© EPA Risate all'italiana
Il primo italiano a vincere Wimbledon non è mai stato così italiano. Ma certo, è questo il secondo trofeo che alziamo in faccia a re e regine, ai sangue blu che per rigido cerimoniale e convenzioni ingessate non possono lasciarsi andare neanche a Carnevale. Libero dall’incubo Alcaraz, dopo cinque bancate consecutive, stavolta Sinner slaccia il guinzaglio al suo Lato I (Italia), la parte che nessuna etichetta e nessuna convenzione riuscirà mai a trattenere, neppure con la museruola, perché quando partono le emozioni noialtri siamo passionali e sbordelloni, in nome e per conto della vita, di quel poco o tanto che la vita concede e per nessuna ragione al mondo lasceremmo passare via sottotraccia e sottotono, senza distinguerlo dal grigiore della normalità o peggio ancora dal buio dei momenti no. Uscire dal tunnel e dare un po’ in escandescenze, questa la novità, per quante escandescenze possa liberare un italiano pur sempre della Val Pusteria, dove comunque le reazioni umane scattano con una marcia in meno rispetto a Napoli o a Bologna.

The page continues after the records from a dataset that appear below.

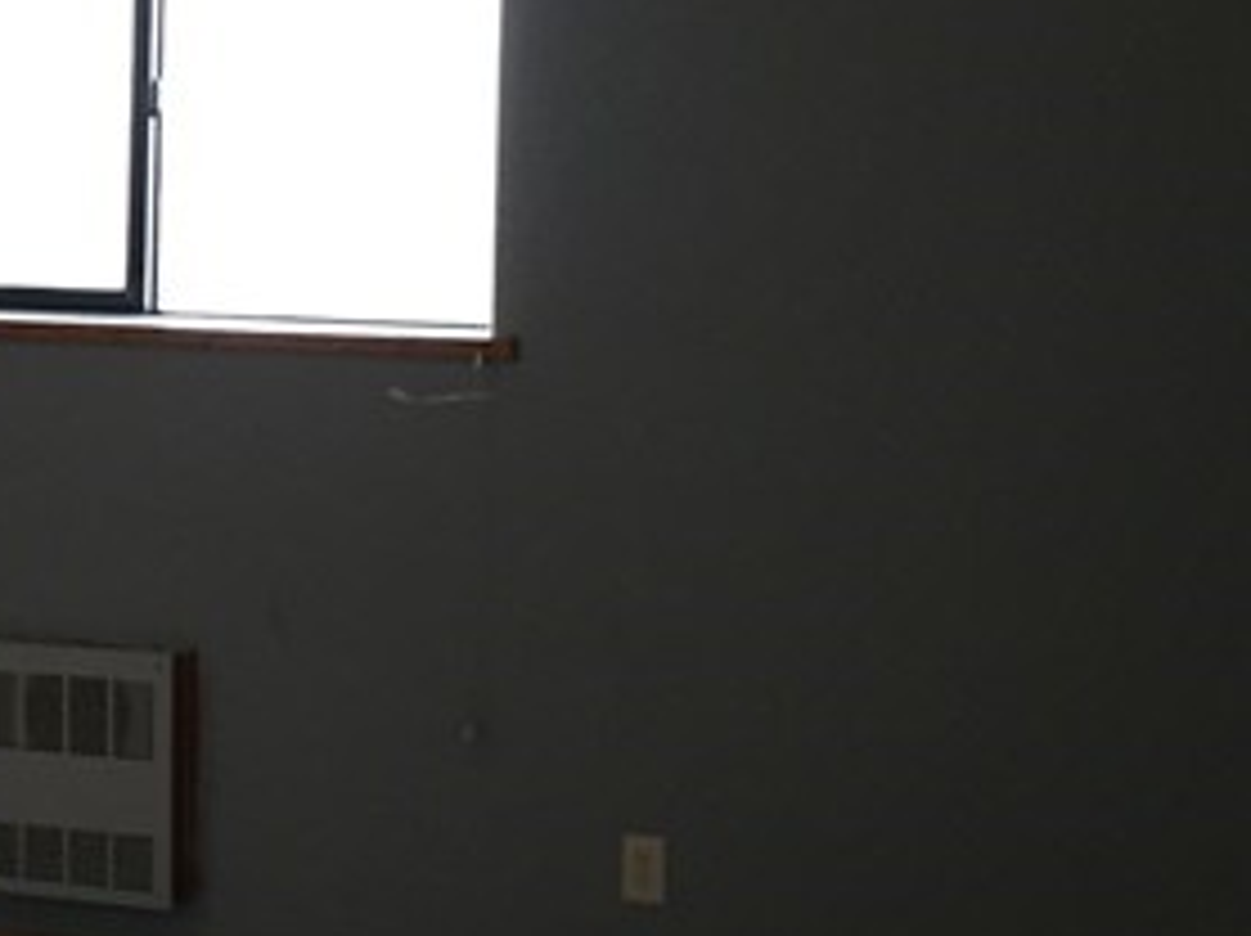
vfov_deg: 13.8
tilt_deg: -0.9
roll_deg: -0.8
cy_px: 243
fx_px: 3864
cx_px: -567
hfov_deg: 16.9
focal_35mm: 107
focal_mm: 4.15
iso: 125
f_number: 2.2
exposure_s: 1/30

Fino a Wimbledon, nella fresca epopea di Sinner sembrava doveroso siringare qualche ma-se-però e qualche zona d’ombra proprio rimarcando questo, il suo tiepido e compassato germanismo, perché ai perfezionisti della retorica piace rimarcare la differenza tra stereotipi, e figuriamoci se un altoatesino sudtirolese non deve pagare la tassa di soggiorno in una zona così poco segnata da vizi&virtù tricolori, come se qualche Italia fosse meno Italia di altre per il solo fatto di risultare meno emotiva, smodata, scamiciata, genere trullalero&fantasia, e per festeggiare almeno botti clacson caroselli ciucche tuffi nelle fontane. Sinner vince talmente tanto che anche quando perde merita ampio spazio in cronaca. Merita spazio sempre e comunque. Il rischio, a soli 23 anni, è già quello di scrivere sempre gli stessi articoli, di commentare sempre allo stesso modo, di suonare sempre lo stesso spartito.
Wimbledon, il nostro Wimbledon, ha anche questo di prodigioso: ci offre l’upgrade di un Sinner diverso, la versione turbo del Sinner tricolore, un italianissimo gigione che fa il simpatico cialtrone ballando con la Swiatek, che fa il Totò-e-Peppino davanti alla dama regale chiedendo “devo chiamarla her highness, sua altezza?”, che bellamente se ne infischia dei tetri begoni politici montati a Roma (vedi i diritti e i rovesci tra Renzi e Abodi, dio che noia), insomma un inedito Sinner leggerone e spensierato, fuori dalle regole e moderatamente fuori di testa, come se ne incontrano davanti alle nostre università dopo gli esami di laurea. Si legge che abbiamo infranto il tabù di Wimbledon, ma con quel tabù ne mandiamo a casa un secondo, decisamente imprevisto: i biografi accigliati si trovano improvvisamente davanti un Sinner che sa disunirsi e sganasciare quando la vita diventa bella da impazzire. Non è ancora l’urlo di Tardelli, non è ancora il Cannavaro di Berlino, non è ancora l’adorabile Bisteccone degli Abbagnale, ma fa enormi progressi. Il Sinner paisà sta arrivando.